Fortunately, that first term "1" is the only obstruction. The reason is that for any n > 1, the sum of the rest of the series is more than the nth term. Suppose, for example, that you're building up to r and you overshoot with the nth term; then your current error is at most 1/n2, and subtracting terms will eventually get your current sum below r. Since the terms become arbitrarily small, your sum will converge to r.

It follows that the numbers you can get by changing some pluses to minuses are exactly those in the closed interval [−pi2/6, pi2/6 − 2] or the closed interval [2 − pi2/6, pi2/6]. That was a tough one!

[Puzzle inspired by the late Ron Graham's 1964 theorem that a rational number can be expressed as the sum of a finite number of different reciprocals of squares if it lies in between 0 and pi2/6 − 1, or between 1 and pi2/6.]

Horace

@jon-nyc said in Puzzle time - Pi squared over six:

They were coming at this very differently. In my defense, the question was a little ambiguous.

That makes two in a row. Those nerds need to learn to use the English language to express problems.

Klaus

I did actually briefly think about which numbers one could construct that way, but then thought that that was not was they were after.

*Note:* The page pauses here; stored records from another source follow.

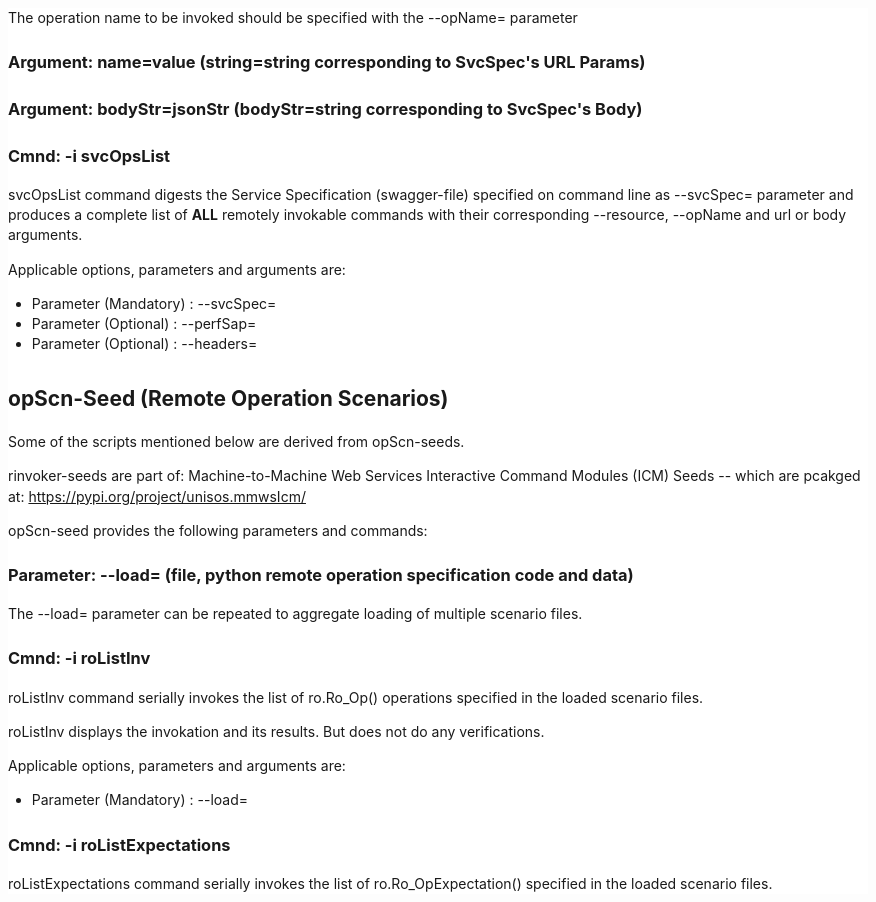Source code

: The operation name to be invoked should be specified with the 
--opName= parameter

### Argument: name=value  (string=string corresponding to SvcSpec's URL Params)

### Argument: bodyStr=jsonStr  (bodyStr=string corresponding to SvcSpec's Body)

### Cmnd: -i svcOpsList

svcOpsList command digests the Service Specification (swagger-file)
specified on command line as --svcSpec= parameter and produces a
complete list of **ALL** remotely invokable commands with their corresponding
--resource, --opName and url or body arguments.

Applicable options, parameters and arguments are:

  * Parameter (Mandatory) : --svcSpec=
  * Parameter (Optional)  : --perfSap=
  * Parameter (Optional)  : --headers=

## opScn-Seed (Remote Operation Scenarios)

Some of the scripts mentioned below are derived from 
opScn-seeds.

rinvoker-seeds are part of: Machine-to-Machine Web Services
Interactive Command Modules (ICM) Seeds -- which are pcakged at:
https://pypi.org/project/unisos.mmwsIcm/


opScn-seed provides the following parameters and commands:

### Parameter:  --load= (file, python remote operation specification code and data)

The --load= parameter can be repeated to aggregate loading of multiple scenario files.

### Cmnd: -i roListInv

roListInv command serially invokes the list of ro.Ro_Op() operations 
specified in the loaded scenario files.

roListInv displays the invokation and its results. But does not do any verifications.

Applicable options, parameters and arguments are:

  * Parameter (Mandatory) : --load=

### Cmnd: -i roListExpectations

roListExpectations command serially invokes the list of ro.Ro_OpExpectation()
specified in the loaded scenario files.

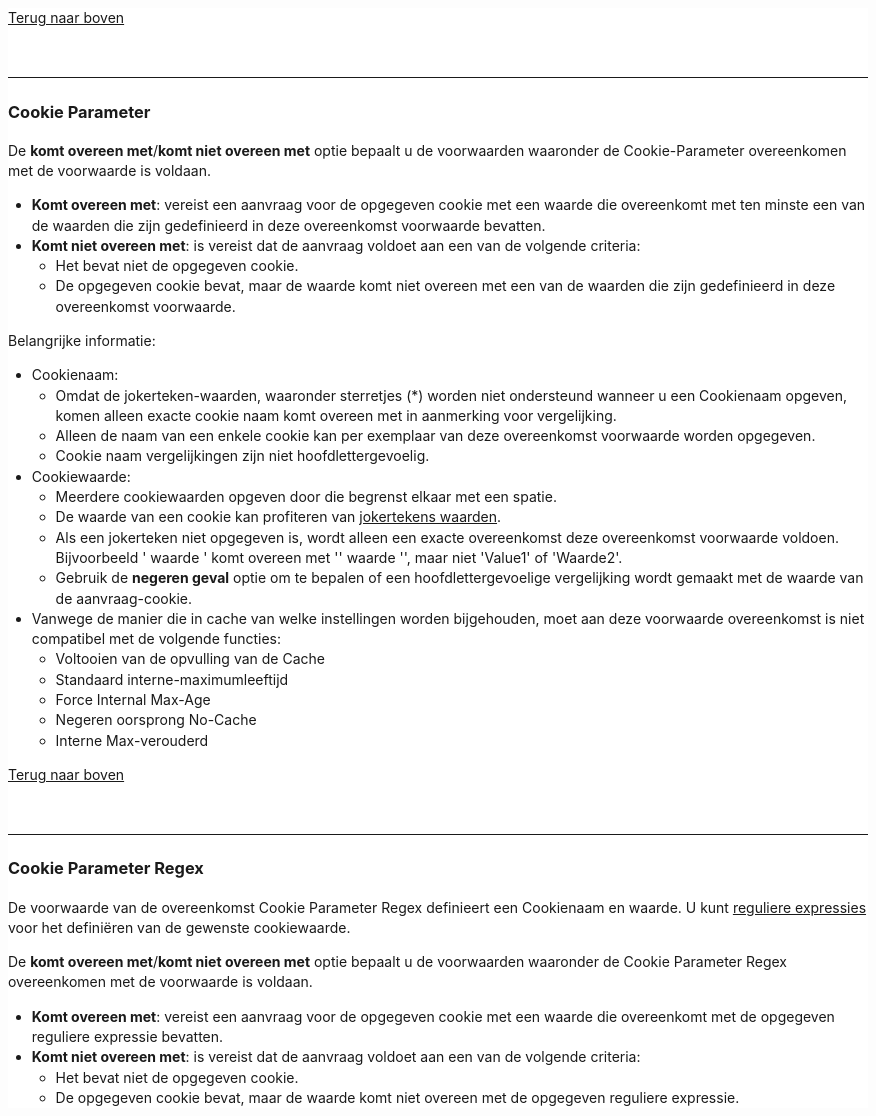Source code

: [Terug naar boven](#match-conditions-for-the-azure-cdn-rules-engine)

</br>

---
### <a name="cookie-parameter"></a>Cookie Parameter
De **komt overeen met**/**komt niet overeen met** optie bepaalt u de voorwaarden waaronder de Cookie-Parameter overeenkomen met de voorwaarde is voldaan.
- **Komt overeen met**: vereist een aanvraag voor de opgegeven cookie met een waarde die overeenkomt met ten minste een van de waarden die zijn gedefinieerd in deze overeenkomst voorwaarde bevatten.
- **Komt niet overeen met**: is vereist dat de aanvraag voldoet aan een van de volgende criteria:
  - Het bevat niet de opgegeven cookie.
  - De opgegeven cookie bevat, maar de waarde komt niet overeen met een van de waarden die zijn gedefinieerd in deze overeenkomst voorwaarde.
  
Belangrijke informatie:
- Cookienaam: 
  - Omdat de jokerteken-waarden, waaronder sterretjes (*) worden niet ondersteund wanneer u een Cookienaam opgeven, komen alleen exacte cookie naam komt overeen met in aanmerking voor vergelijking.
  - Alleen de naam van een enkele cookie kan per exemplaar van deze overeenkomst voorwaarde worden opgegeven.
  - Cookie naam vergelijkingen zijn niet hoofdlettergevoelig.
- Cookiewaarde: 
  - Meerdere cookiewaarden opgeven door die begrenst elkaar met een spatie.
  - De waarde van een cookie kan profiteren van [jokertekens waarden](cdn-rules-engine-reference.md#wildcard-values). 
  - Als een jokerteken niet opgegeven is, wordt alleen een exacte overeenkomst deze overeenkomst voorwaarde voldoen. Bijvoorbeeld ' waarde ' komt overeen met '' waarde '', maar niet 'Value1' of 'Waarde2'.
  - Gebruik de **negeren geval** optie om te bepalen of een hoofdlettergevoelige vergelijking wordt gemaakt met de waarde van de aanvraag-cookie.
- Vanwege de manier die in cache van welke instellingen worden bijgehouden, moet aan deze voorwaarde overeenkomst is niet compatibel met de volgende functies:
  - Voltooien van de opvulling van de Cache
  - Standaard interne-maximumleeftijd
  - Force Internal Max-Age
  - Negeren oorsprong No-Cache
  - Interne Max-verouderd

[Terug naar boven](#match-conditions-for-the-azure-cdn-rules-engine)

</br>

---
### <a name="cookie-parameter-regex"></a>Cookie Parameter Regex
De voorwaarde van de overeenkomst Cookie Parameter Regex definieert een Cookienaam en waarde. U kunt [reguliere expressies](cdn-rules-engine-reference.md#regular-expressions) voor het definiëren van de gewenste cookiewaarde. 

De **komt overeen met**/**komt niet overeen met** optie bepaalt u de voorwaarden waaronder de Cookie Parameter Regex overeenkomen met de voorwaarde is voldaan.
- **Komt overeen met**: vereist een aanvraag voor de opgegeven cookie met een waarde die overeenkomt met de opgegeven reguliere expressie bevatten.
- **Komt niet overeen met**: is vereist dat de aanvraag voldoet aan een van de volgende criteria:
  - Het bevat niet de opgegeven cookie.
  - De opgegeven cookie bevat, maar de waarde komt niet overeen met de opgegeven reguliere expressie.
  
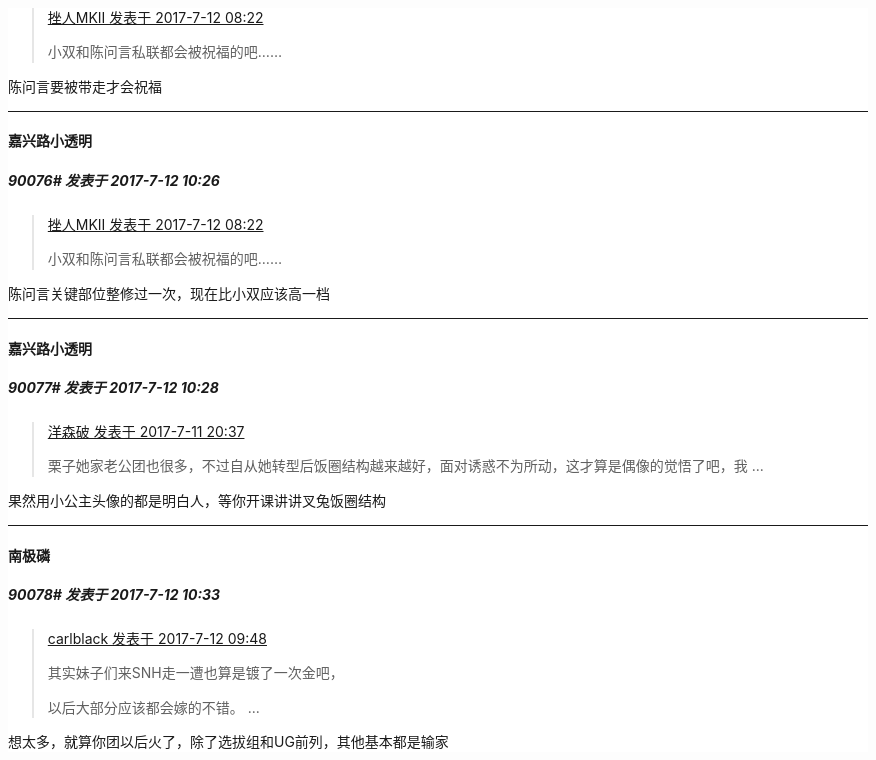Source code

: 

<blockquote><a href="httphttps://bbs.saraba1st.com/2b/forum.php?mod=redirect&amp;goto=findpost&amp;pid=36552432&amp;ptid=1105387" target="_blank">挫人MKII 发表于 2017-7-12 08:22</a>

小双和陈问言私联都会被祝福的吧……</blockquote>
陈问言要被带走才会祝福







*****

####  嘉兴路小透明  
##### 90076#       发表于 2017-7-12 10:26



<blockquote><a href="httphttps://bbs.saraba1st.com/2b/forum.php?mod=redirect&amp;goto=findpost&amp;pid=36552432&amp;ptid=1105387" target="_blank">挫人MKII 发表于 2017-7-12 08:22</a>

小双和陈问言私联都会被祝福的吧……</blockquote>
陈问言关键部位整修过一次，现在比小双应该高一档







*****

####  嘉兴路小透明  
##### 90077#       发表于 2017-7-12 10:28



<blockquote><a href="httphttps://bbs.saraba1st.com/2b/forum.php?mod=redirect&amp;goto=findpost&amp;pid=36549553&amp;ptid=1105387" target="_blank">洋森破 发表于 2017-7-11 20:37</a>

栗子她家老公团也很多，不过自从她转型后饭圈结构越来越好，面对诱惑不为所动，这才算是偶像的觉悟了吧，我 ...</blockquote>
果然用小公主头像的都是明白人，等你开课讲讲叉兔饭圈结构







*****

####  南极磷  
##### 90078#       发表于 2017-7-12 10:33



<blockquote><a href="httphttps://bbs.saraba1st.com/2b/forum.php?mod=redirect&amp;goto=findpost&amp;pid=36553235&amp;ptid=1105387" target="_blank">carlblack 发表于 2017-7-12 09:48</a>

其实妹子们来SNH走一遭也算是镀了一次金吧，

以后大部分应该都会嫁的不错。 ...</blockquote>
想太多，就算你团以后火了，除了选拔组和UG前列，其他基本都是输家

But now that they brought it up, I have a follow-up puzzle:

For which class of numbers in the two intervals is the infinite sequence of signs constructible by a finite machine?

For instance, for pi^2 /6, this is obviously possible: The machine just constructs an infinite stream of "+".

But for most numbers that wouldn't be possible: There are uncountably many numbers in the interval but only countably many machines.